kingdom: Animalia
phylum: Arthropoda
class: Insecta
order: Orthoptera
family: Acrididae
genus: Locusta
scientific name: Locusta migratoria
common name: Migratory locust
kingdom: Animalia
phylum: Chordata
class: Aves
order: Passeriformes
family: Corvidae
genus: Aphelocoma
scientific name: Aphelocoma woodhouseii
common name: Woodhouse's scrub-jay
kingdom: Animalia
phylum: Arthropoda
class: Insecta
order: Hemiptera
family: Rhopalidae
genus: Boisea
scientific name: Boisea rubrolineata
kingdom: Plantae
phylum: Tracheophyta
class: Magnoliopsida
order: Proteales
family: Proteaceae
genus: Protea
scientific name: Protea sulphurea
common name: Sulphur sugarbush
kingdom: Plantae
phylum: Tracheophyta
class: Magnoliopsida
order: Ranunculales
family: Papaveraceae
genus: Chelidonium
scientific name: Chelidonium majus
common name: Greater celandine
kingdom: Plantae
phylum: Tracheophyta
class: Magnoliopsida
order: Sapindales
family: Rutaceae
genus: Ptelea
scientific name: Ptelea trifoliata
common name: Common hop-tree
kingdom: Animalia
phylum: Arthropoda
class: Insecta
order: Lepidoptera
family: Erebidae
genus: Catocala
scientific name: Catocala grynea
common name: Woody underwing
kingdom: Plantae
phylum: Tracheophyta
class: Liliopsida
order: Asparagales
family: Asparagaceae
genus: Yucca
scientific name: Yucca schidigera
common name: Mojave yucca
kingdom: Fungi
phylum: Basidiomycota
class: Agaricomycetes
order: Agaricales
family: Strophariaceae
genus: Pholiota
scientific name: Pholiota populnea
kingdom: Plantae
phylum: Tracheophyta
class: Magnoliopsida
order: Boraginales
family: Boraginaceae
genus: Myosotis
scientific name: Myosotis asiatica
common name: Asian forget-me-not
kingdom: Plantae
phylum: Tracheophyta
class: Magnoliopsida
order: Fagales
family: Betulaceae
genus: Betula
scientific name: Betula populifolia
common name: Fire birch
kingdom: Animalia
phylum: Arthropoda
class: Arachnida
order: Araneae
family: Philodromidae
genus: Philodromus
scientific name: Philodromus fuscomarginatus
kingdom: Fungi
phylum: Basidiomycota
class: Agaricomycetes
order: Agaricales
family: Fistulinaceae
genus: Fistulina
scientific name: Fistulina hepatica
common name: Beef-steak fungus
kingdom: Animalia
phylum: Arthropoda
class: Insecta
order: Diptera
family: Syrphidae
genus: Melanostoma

##########

Relabel the data starting at the line containing "order: Ranunculales" and ending at the line containing "genus: Pholiota", writing "vernacular name" in place of each "common name" and leaving everything else unchanged.

* Expected answer
order: Ranunculales
family: Papaveraceae
genus: Chelidonium
scientific name: Chelidonium majus
vernacular name: Greater celandine
kingdom: Plantae
phylum: Tracheophyta
class: Magnoliopsida
order: Sapindales
family: Rutaceae
genus: Ptelea
scientific name: Ptelea trifoliata
vernacular name: Common hop-tree
kingdom: Animalia
phylum: Arthropoda
class: Insecta
order: Lepidoptera
family: Erebidae
genus: Catocala
scientific name: Catocala grynea
vernacular name: Woody underwing
kingdom: Plantae
phylum: Tracheophyta
class: Liliopsida
order: Asparagales
family: Asparagaceae
genus: Yucca
scientific name: Yucca schidigera
vernacular name: Mojave yucca
kingdom: Fungi
phylum: Basidiomycota
class: Agaricomycetes
order: Agaricales
family: Strophariaceae
genus: Pholiota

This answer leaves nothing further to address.